§ **ENTRIES SUPPLIED**
═══

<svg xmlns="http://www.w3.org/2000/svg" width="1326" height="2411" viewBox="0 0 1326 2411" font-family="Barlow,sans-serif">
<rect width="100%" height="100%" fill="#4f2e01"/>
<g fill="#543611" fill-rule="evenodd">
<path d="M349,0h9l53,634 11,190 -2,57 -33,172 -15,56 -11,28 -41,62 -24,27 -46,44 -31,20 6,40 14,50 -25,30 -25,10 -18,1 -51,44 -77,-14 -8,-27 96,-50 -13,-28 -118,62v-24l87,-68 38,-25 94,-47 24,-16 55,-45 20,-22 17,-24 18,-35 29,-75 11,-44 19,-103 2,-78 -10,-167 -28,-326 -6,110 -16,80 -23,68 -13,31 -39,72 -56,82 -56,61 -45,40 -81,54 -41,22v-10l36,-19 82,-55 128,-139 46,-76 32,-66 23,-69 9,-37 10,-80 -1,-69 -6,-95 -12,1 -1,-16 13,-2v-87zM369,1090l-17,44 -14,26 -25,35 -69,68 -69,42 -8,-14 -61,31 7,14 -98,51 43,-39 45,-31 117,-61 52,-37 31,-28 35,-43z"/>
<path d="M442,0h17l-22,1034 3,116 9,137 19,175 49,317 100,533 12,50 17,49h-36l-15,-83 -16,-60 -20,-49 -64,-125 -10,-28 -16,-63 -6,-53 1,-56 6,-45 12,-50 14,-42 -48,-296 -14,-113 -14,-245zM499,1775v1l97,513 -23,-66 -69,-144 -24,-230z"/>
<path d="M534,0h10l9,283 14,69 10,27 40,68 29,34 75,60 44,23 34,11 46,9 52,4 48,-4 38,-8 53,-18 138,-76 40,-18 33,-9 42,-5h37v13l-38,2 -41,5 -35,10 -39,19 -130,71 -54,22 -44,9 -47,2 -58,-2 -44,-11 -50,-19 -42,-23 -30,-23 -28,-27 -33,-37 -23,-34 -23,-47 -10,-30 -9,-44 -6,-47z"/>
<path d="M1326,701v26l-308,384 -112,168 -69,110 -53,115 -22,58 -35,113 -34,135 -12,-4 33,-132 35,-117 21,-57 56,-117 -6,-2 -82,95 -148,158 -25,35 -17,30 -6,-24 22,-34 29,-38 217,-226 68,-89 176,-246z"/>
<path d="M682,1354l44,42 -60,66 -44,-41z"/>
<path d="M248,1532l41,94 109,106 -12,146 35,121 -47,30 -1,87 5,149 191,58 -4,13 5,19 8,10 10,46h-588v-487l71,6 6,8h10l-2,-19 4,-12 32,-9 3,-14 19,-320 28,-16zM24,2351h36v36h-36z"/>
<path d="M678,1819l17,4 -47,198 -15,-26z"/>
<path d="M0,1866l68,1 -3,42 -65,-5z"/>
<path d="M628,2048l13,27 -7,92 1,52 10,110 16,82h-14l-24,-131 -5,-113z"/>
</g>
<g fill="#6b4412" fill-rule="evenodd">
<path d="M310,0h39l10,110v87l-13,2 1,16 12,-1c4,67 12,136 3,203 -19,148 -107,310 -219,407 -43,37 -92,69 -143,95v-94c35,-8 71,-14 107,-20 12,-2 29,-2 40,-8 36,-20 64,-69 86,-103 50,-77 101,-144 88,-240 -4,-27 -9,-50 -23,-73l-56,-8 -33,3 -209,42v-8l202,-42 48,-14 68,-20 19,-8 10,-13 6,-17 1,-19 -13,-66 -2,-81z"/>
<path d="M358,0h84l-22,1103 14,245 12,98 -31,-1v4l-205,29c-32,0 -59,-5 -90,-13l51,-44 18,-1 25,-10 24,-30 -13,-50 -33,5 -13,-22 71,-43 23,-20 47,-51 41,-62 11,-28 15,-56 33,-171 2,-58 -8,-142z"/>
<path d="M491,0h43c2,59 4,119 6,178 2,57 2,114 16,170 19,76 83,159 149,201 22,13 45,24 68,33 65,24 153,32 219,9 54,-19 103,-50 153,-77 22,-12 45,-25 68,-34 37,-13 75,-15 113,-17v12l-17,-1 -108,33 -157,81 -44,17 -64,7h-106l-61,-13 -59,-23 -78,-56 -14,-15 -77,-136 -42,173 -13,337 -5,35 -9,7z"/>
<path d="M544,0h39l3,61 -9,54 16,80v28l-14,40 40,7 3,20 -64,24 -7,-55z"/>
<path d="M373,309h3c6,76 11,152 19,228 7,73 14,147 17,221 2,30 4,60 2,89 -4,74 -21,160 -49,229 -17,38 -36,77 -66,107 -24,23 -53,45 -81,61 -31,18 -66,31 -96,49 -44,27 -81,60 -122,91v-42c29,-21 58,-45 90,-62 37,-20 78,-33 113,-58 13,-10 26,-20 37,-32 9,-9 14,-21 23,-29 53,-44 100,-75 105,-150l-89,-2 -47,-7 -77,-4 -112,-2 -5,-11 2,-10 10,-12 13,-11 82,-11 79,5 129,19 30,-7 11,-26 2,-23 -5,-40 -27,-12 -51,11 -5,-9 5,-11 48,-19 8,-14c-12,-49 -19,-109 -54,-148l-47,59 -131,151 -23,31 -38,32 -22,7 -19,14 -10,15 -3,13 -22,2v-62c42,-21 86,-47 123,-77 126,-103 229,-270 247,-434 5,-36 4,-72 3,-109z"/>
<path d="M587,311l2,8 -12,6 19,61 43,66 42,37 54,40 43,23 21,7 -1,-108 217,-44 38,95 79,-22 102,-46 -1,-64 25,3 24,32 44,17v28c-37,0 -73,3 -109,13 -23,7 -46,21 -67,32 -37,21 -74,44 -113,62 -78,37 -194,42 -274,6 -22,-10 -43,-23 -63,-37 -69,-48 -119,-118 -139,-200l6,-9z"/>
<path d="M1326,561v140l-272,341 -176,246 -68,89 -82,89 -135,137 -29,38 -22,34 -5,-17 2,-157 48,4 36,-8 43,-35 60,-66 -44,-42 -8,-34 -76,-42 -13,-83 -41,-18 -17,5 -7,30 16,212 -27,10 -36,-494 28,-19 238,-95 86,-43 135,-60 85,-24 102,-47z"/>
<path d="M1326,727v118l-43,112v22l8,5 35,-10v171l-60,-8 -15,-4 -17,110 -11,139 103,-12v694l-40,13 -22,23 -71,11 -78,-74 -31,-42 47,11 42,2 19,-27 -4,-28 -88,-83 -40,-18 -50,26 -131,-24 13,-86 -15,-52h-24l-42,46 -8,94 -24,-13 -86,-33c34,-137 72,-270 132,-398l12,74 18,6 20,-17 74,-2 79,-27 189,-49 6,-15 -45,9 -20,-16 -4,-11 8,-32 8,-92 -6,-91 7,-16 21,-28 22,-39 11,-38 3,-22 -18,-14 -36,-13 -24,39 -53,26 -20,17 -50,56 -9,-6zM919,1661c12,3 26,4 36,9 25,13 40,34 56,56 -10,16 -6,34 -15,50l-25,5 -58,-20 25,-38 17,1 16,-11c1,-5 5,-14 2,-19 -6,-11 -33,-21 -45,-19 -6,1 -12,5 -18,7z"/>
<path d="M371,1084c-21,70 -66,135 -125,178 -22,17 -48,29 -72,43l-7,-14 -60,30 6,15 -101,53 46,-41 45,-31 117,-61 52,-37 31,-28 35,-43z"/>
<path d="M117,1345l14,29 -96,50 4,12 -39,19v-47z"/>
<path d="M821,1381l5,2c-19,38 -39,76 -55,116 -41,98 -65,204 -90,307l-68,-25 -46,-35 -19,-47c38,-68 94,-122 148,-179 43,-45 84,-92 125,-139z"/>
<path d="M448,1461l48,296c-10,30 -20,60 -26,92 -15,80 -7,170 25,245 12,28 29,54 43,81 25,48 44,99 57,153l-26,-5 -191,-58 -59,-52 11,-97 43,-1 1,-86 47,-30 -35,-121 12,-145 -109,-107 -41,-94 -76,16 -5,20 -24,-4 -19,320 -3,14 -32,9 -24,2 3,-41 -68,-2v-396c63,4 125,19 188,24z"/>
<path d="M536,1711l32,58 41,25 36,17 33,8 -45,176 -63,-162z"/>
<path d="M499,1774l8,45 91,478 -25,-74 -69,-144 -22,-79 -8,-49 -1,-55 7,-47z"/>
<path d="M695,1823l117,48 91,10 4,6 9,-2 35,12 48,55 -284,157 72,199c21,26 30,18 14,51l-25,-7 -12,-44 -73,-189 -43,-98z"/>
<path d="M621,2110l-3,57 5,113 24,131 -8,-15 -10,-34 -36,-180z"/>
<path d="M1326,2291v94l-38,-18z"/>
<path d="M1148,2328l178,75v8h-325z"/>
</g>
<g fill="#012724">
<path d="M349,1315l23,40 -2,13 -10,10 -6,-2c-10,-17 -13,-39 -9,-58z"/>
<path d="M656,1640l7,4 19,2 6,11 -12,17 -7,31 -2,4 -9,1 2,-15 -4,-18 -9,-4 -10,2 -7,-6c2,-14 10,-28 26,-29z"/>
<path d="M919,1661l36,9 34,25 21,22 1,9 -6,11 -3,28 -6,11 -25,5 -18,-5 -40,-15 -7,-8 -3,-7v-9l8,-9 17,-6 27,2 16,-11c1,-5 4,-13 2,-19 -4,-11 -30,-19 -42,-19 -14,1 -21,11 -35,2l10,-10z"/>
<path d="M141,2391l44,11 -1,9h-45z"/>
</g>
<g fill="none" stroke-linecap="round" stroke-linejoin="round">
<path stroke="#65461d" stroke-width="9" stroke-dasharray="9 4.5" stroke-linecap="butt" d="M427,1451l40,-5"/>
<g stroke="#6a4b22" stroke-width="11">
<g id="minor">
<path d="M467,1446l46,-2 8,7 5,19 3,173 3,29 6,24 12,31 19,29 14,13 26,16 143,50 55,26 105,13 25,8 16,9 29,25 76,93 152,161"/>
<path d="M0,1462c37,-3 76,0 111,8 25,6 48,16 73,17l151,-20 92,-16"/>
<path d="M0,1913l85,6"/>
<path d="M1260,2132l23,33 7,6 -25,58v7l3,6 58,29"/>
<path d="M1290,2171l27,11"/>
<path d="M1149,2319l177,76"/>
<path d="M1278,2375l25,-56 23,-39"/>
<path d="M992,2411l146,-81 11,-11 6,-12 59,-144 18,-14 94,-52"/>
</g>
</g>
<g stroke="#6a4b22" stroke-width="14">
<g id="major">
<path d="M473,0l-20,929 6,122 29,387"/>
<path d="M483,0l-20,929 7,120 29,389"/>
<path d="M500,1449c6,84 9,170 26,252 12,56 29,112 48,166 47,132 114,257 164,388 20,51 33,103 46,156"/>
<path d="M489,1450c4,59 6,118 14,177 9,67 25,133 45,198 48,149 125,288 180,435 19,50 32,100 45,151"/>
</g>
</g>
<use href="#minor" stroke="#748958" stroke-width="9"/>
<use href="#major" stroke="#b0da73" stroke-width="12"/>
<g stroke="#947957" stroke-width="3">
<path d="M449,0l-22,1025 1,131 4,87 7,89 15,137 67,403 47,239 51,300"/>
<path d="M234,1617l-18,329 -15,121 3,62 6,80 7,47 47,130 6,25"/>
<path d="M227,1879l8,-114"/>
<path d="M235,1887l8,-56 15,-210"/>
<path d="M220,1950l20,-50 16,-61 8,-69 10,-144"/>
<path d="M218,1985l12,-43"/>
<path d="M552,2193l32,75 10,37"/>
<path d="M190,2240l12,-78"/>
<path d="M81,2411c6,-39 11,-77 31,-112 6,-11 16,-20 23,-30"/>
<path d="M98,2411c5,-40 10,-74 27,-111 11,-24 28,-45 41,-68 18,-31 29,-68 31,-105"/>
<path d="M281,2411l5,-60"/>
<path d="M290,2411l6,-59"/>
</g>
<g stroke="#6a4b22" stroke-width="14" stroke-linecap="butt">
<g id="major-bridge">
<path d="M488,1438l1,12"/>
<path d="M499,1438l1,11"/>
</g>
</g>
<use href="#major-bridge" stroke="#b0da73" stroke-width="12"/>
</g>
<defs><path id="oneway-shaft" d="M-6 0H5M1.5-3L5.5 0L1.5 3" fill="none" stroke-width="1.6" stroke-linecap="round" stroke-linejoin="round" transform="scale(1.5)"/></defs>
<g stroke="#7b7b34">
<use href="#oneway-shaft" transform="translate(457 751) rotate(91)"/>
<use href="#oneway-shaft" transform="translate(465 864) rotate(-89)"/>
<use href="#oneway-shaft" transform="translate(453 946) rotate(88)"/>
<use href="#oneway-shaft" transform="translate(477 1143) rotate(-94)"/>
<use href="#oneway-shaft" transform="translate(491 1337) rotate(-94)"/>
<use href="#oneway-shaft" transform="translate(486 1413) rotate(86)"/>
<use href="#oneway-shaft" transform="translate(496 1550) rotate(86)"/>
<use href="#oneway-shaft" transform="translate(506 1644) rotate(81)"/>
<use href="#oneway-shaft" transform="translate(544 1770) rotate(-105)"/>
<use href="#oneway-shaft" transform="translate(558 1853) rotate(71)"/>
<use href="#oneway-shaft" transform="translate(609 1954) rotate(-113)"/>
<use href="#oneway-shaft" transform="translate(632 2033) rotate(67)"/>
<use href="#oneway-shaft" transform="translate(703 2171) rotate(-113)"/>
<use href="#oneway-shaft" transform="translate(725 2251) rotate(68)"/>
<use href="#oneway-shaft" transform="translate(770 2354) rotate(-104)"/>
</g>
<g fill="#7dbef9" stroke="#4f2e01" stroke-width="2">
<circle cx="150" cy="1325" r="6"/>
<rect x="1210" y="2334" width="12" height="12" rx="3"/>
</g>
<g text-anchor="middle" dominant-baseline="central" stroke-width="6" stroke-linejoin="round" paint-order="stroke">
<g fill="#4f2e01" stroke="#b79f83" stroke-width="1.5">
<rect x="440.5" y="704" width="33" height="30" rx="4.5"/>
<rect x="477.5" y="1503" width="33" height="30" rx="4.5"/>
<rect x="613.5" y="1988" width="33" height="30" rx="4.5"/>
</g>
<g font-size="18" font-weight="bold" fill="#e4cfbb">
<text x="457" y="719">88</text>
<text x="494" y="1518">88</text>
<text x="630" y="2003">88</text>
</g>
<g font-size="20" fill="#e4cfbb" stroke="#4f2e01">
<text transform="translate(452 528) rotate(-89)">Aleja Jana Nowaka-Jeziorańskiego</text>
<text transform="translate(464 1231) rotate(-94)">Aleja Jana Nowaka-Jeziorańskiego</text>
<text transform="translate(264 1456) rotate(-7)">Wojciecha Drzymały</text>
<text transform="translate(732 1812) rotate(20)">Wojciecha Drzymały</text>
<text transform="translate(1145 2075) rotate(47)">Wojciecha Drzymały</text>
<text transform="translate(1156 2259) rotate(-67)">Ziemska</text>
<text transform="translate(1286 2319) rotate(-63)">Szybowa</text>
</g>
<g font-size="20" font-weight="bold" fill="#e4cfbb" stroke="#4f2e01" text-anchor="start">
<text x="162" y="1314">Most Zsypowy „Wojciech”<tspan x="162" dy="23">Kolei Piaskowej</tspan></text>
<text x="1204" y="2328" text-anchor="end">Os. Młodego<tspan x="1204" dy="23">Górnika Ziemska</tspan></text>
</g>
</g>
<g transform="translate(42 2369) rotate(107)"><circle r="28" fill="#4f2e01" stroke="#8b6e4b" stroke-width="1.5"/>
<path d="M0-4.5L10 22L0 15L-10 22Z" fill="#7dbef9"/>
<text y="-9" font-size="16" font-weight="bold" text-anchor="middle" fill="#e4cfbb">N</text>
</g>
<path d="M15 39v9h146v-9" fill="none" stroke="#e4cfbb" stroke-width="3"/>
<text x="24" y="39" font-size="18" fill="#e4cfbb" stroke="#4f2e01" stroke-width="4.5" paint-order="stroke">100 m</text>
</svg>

═══

§ **TASK PROMPT**
Reproduce each line from the records that contains the word "middle".

§ **WRITTEN RESPONSE**
<g text-anchor="middle" dominant-baseline="central" stroke-width="6" stroke-linejoin="round" paint-order="stroke">
<text y="-9" font-size="16" font-weight="bold" text-anchor="middle" fill="#e4cfbb">N</text>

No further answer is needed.